» Problem requirements
Answer these from the court opinion:
(a) On what date did the Laclede Gas Company file its original application with the Public Service Commission?
(b) What daily limit applied to the natural gas the Mississippi River Fuel Corporation supplied to Laclede?
(c) Which court affirmed the Commission's order before the appeal?

» Text under study
/---
Collins v. Public Service Commission

293 S.W.2d 345 | Mo. | 1956

WESTHUES, Judge.

On August 29, 1953, the Laclede Gas Company of St. Louis, Missouri, filed application with the Public Service Commission seeking authority to exercise the power of eminent domain, as provided for in Sections 1-10A, Laws 1953, pp. 513-517, Sections 393.410-393.510 RSMo 1949, V.A.M.S., to acquire subsurface rock formations underlying 6,000 acres of land in St. Louis County and in St. Charles County, Missouri, for the purpose of storing gas therein for distribution and sale. On February 2, 1954, an amended application was filed. A number of intervening petitions were filed in objection to the application. One of these was filed by C. Richard Collins and Floyd Collins, doing business as Collins Brothers Oil Company, a partnership. Their application for intervention was allowed. Other such petitions were also sustained and an extensive hearing was had before the Public Service Commission. The Commission granted the application of the Laclede Gas Company. Collins Brothers Oil Company instituted review proceedings in the Circuit Court of Cole County. That court affirmed the order of the Commission and Collins Brothers Oil Company appealed to this court.

Collins Brothers alleged they held valuable oil and other mineral rights under lands affected by the proposed gas storage; that they had commercially producing oil wells thereon. That was the ground upon which they were allowed to intervene.

In .the course of the opinion we shall refer to Collins Brothers Oil Company as appellants, to the Laclede Gas Company as Laclede, and to the Public Service Commission as the Commission.

Appellants briefed four questions seeking a reversal of the judgment of the Cole County Circuit Court affirming the order of the Commission. They are as follows-(omitting citations of authorities) :

“I. The Commission’s order that it is in the public interest for Laclede to exercise condemnation is contrary to the law and the evidence, and this Court may review the evidence unhampered by the findings of fact by the Commission, and, thereupon may enter a lawful order on the Record.
“II. The Storage Act delegates to the Commission its power to determine when eminent domain shall be exercised without fixing any standard or criteria to guide the action of the Commission, and the aid (Act) therefoi'e is unconstitutional as an unlawful delegation of legislative powers.
“III. The Storage Act authorizes the taking of property for private use and without compensation.
“IV. The classification of property subject to condemnation under the Storage Act is unjust, the selection of persons by the Commission who may exercise condemnation is arbitrary, and the Act is unconstitutional under the State and Federal Constitutions as discriminatory, denying equal privileges and immunities due process of law.”

We shall dispose of these points in the order stated.

Laclede is a public utility subject to the regulation of the Commission. Its business is selling gas to the public in the City of St. Louis and in St. Louis County, Missouri. At the time of the hearing before the Commission, Laclede was selling about 90% of the fuel for cooking and 37% of the fuel for heating homes. There were on file with Laclede about 25,000 applications of home *347owners desiring gas for heating their homes. The gas supply to Laclede was limited and therefore the Commission had by order curtailed Laclede’s sales of gas for heating homes. Laclede was forced to refuse service to many applicants. Desiring to furnish its product to all applicants, Laclede sought ways and means to obtain a larger supply of gas for this purpose. It investigated the laying of additional pipe lines to points where gas was available. It was found that the cost of installation, was exorbitant. The Mississippi River Fuel Corporation supplied the natural gas used by Laclede. The amount, however, was limited to 300,000,000 cubic feet per day. This was more than needed during the summer months. However, during the winter months, especially in zero weather, the peak load was so great it was insufficient to supply the demand. Laclede studied various methods in attempting to meet the demand for more gas. These investigations disclosed that storing the surplus gas not needed during the summer months and drawing on that supply in the winter was a method of meeting the situation.
\---
» Data
/---
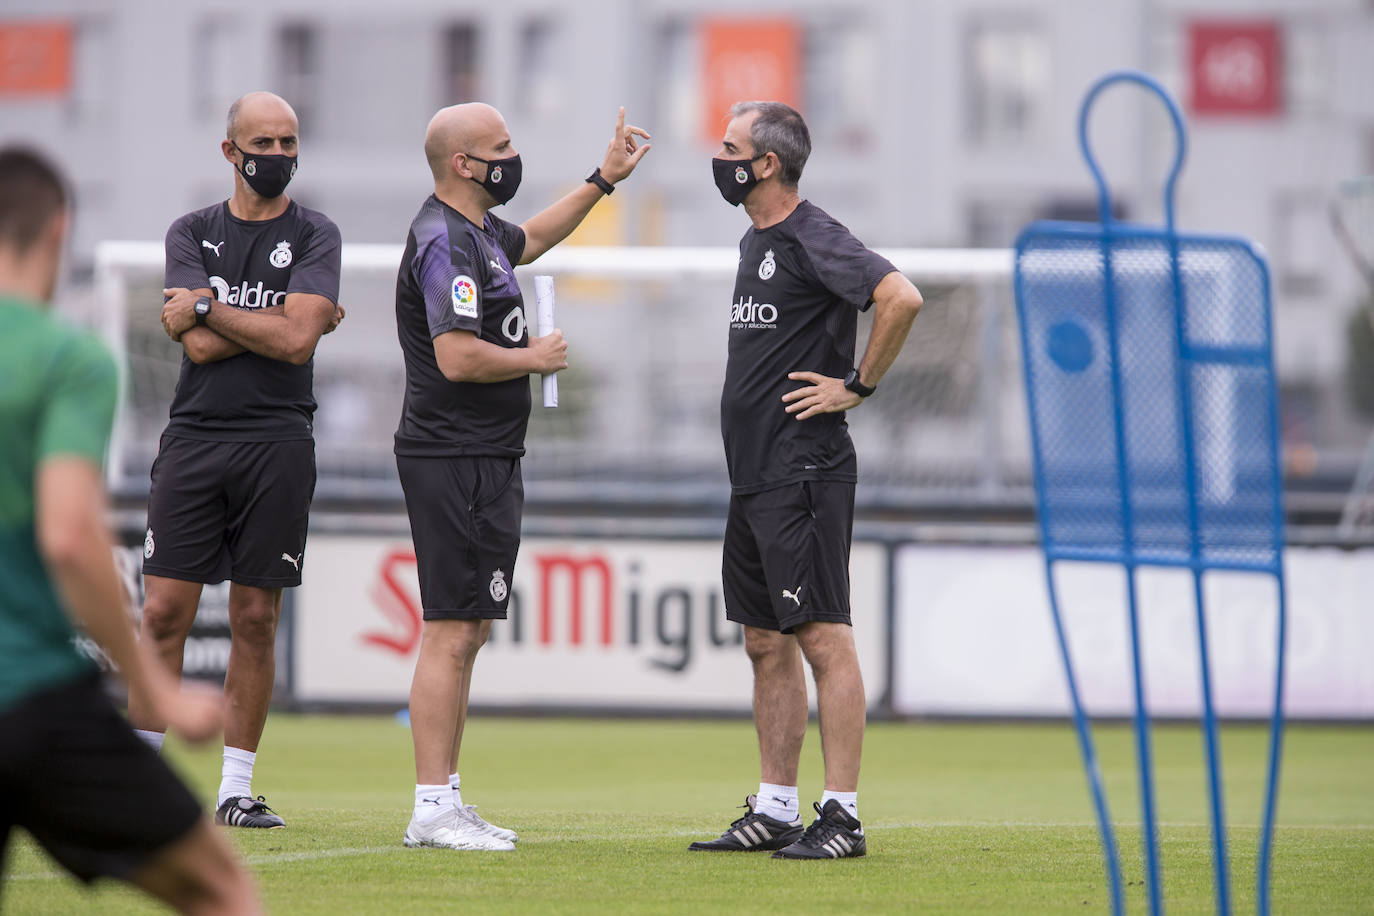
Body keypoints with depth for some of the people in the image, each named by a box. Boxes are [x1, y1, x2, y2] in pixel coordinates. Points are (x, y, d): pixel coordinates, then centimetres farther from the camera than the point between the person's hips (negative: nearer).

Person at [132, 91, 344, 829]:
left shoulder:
\---
/---
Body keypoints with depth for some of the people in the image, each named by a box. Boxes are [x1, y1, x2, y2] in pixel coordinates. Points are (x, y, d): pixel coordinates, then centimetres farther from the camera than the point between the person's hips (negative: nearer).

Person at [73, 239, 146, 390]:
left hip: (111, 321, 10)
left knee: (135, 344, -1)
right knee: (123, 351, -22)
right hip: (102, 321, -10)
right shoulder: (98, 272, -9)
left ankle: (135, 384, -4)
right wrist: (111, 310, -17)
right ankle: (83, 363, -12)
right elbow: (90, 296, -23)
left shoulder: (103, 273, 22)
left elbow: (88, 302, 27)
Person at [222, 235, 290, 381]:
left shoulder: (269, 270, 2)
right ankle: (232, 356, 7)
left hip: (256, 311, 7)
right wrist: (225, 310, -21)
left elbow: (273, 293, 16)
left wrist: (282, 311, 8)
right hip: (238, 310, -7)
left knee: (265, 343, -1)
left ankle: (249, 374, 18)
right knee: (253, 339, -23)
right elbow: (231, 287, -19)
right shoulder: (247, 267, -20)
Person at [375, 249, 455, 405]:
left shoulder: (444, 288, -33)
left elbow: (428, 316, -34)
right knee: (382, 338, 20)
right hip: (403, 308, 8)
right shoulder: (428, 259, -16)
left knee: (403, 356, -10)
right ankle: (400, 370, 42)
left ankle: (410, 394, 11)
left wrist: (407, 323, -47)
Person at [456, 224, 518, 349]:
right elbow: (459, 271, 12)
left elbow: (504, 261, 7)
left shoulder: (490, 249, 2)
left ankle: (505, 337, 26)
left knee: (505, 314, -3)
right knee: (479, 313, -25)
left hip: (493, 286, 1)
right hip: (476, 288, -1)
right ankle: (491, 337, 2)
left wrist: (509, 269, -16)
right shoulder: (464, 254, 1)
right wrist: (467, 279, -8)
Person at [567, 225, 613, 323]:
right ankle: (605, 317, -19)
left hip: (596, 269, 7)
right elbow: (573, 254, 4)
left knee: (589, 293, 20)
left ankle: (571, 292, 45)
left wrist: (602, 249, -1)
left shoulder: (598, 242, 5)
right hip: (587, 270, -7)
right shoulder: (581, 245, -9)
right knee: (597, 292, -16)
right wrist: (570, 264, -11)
\---
/---
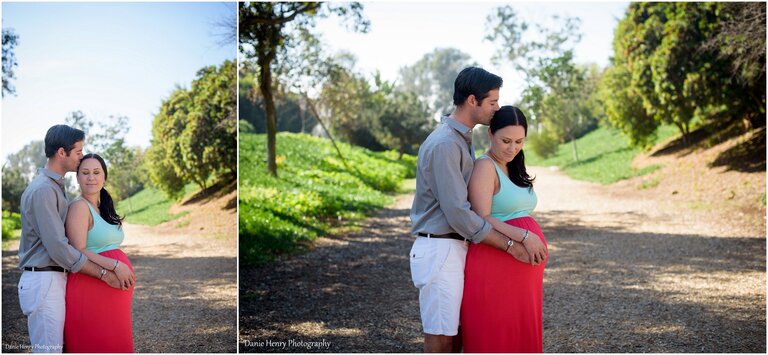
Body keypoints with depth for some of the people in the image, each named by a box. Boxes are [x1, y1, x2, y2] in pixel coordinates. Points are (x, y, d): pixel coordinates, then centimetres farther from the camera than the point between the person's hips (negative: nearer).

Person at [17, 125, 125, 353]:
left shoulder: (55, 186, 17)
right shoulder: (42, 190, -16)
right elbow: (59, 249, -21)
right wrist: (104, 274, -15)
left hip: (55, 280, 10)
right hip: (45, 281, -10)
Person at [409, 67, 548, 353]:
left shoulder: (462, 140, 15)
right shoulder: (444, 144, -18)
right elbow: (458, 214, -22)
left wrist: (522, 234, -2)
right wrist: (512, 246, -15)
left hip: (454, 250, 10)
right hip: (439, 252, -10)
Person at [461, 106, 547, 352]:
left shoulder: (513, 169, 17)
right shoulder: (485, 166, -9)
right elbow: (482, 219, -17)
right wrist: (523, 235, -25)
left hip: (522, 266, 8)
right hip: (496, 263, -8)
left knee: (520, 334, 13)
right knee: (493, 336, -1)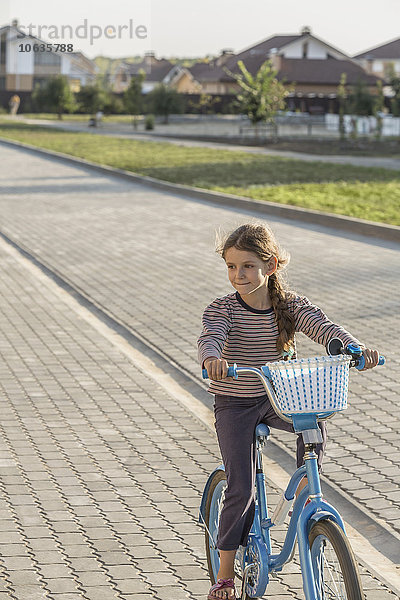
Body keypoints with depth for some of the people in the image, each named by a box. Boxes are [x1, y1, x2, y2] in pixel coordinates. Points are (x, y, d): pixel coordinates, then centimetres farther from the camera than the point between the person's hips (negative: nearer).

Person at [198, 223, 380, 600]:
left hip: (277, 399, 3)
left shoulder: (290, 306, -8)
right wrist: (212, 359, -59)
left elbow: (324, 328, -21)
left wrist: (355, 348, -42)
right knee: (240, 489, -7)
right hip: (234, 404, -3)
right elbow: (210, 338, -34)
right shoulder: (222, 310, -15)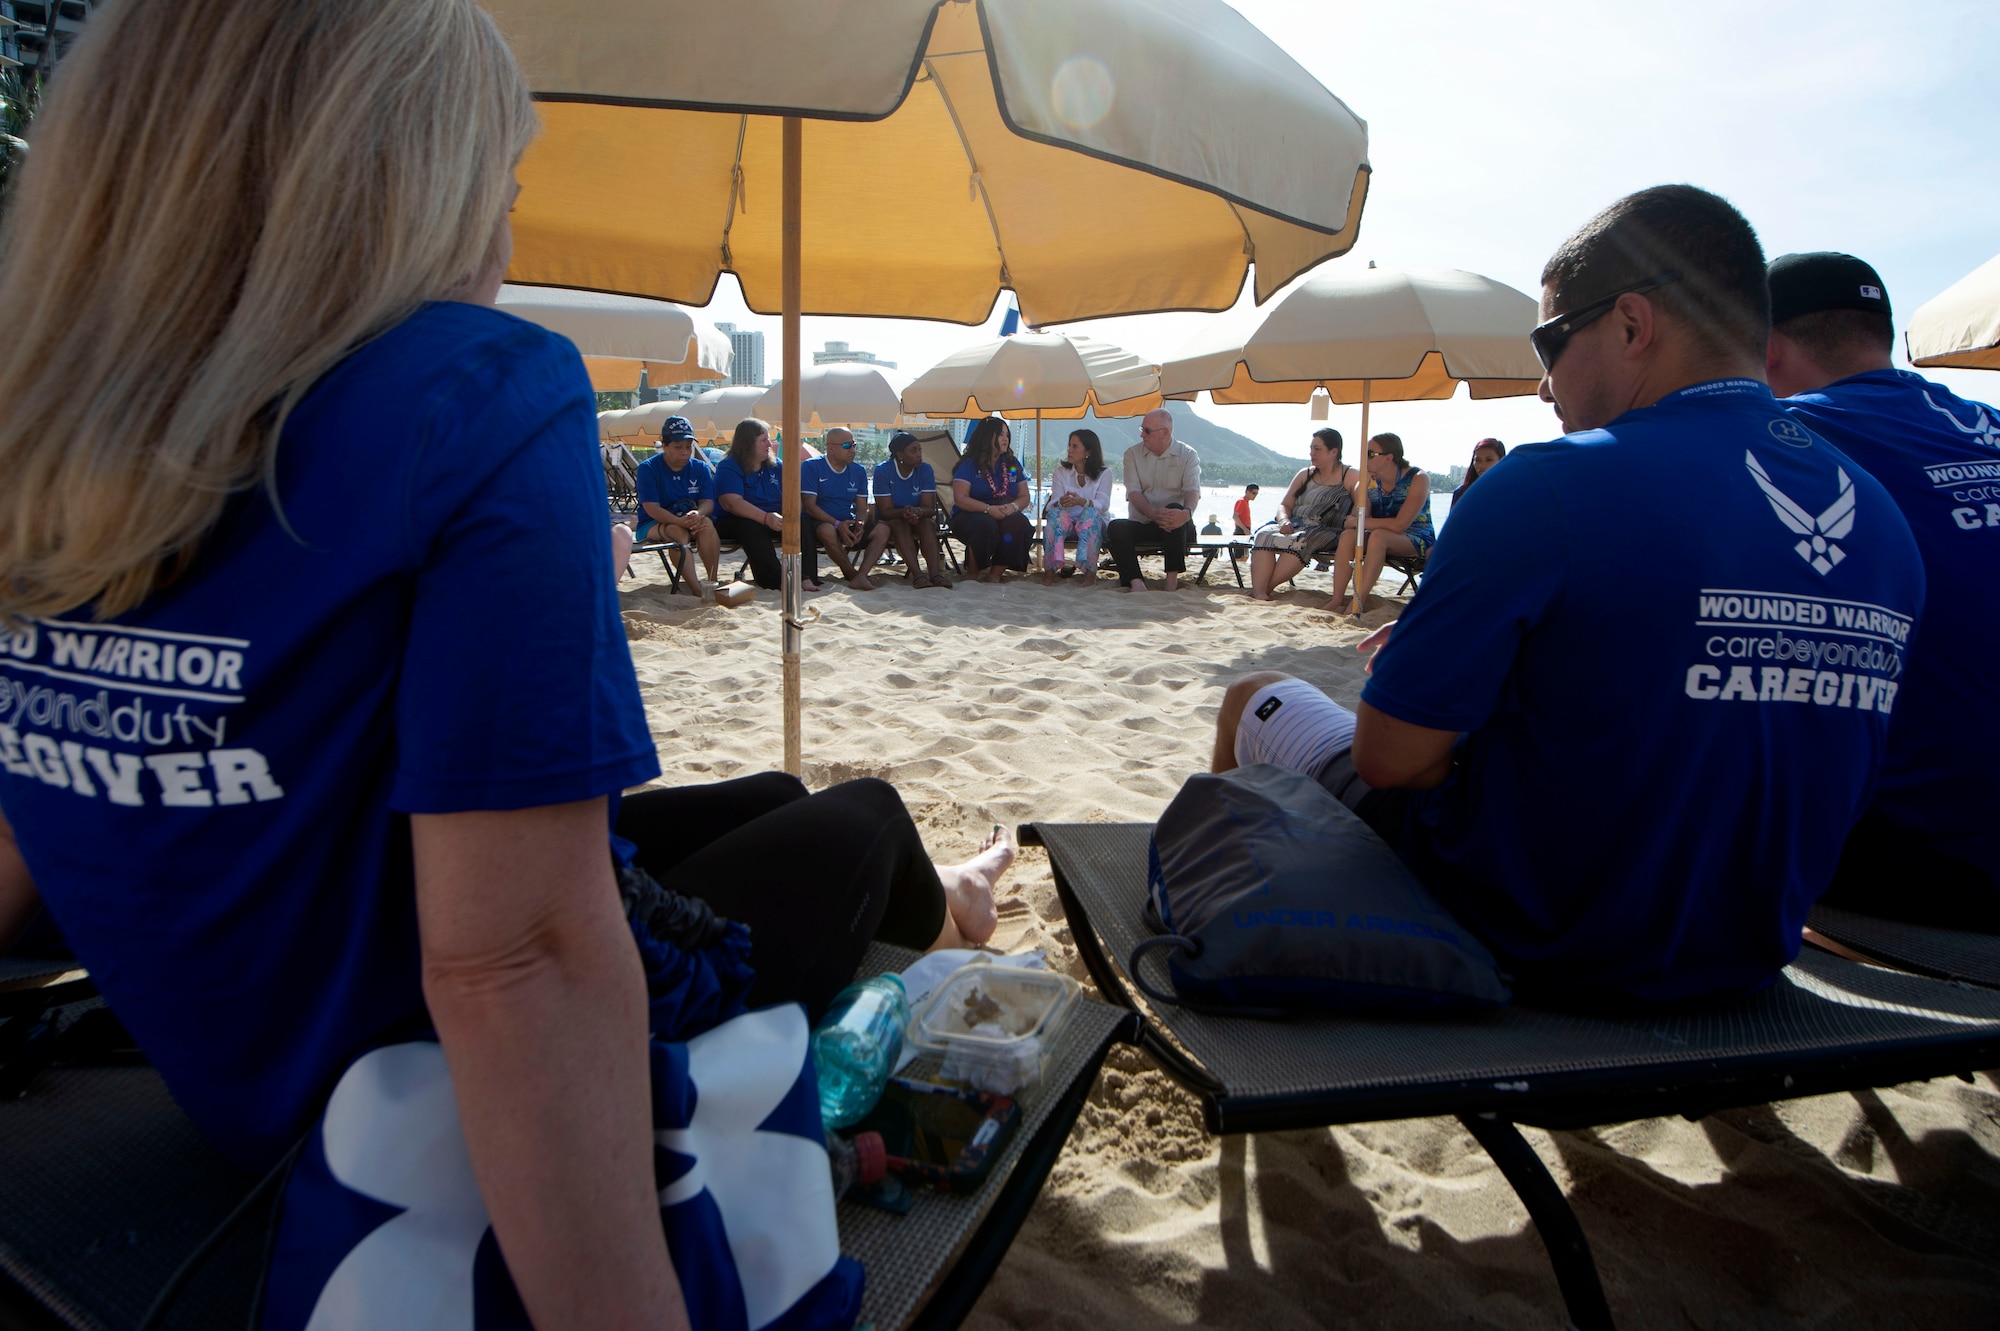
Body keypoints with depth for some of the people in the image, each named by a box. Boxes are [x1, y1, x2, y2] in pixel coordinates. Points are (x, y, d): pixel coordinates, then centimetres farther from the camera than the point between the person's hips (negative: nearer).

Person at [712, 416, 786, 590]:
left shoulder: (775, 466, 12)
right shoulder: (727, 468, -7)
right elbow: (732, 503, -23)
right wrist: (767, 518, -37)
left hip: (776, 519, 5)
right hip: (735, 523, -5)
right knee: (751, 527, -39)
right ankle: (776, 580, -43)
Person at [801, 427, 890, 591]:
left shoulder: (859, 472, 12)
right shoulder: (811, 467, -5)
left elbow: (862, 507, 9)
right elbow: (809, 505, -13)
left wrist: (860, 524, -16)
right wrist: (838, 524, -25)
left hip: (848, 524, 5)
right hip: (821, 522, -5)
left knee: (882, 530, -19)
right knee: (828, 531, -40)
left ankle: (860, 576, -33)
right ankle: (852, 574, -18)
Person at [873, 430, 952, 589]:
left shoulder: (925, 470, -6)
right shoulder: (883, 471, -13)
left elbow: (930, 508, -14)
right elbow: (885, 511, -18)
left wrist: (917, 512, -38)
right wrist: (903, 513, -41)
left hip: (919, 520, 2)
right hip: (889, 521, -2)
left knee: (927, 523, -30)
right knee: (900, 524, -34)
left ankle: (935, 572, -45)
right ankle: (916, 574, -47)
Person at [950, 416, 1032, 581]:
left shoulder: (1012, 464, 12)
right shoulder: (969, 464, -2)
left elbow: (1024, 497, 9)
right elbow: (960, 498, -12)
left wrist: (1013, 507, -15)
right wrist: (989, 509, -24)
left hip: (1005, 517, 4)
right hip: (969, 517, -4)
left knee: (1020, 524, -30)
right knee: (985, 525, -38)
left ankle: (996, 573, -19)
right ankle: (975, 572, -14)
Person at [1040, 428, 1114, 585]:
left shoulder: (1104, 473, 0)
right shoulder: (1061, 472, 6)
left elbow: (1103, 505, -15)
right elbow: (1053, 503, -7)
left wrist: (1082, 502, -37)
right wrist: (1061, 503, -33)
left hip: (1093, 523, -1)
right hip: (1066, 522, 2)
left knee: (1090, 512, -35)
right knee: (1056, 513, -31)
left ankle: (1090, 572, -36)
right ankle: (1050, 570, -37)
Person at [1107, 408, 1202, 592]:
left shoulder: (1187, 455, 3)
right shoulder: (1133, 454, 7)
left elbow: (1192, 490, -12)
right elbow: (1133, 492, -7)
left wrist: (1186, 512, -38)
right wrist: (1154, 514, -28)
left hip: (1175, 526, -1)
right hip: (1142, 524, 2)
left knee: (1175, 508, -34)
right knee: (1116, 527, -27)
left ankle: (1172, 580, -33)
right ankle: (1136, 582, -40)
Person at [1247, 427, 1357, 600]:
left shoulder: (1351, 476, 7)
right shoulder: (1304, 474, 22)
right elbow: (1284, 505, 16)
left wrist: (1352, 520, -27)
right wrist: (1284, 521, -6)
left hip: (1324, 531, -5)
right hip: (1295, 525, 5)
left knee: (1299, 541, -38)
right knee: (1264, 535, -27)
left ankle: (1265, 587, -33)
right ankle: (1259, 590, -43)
\---
» Exercise response
(a) August 29, 1953
(b) 300,000,000 cubic feet per day
(c) The Circuit Court of Cole County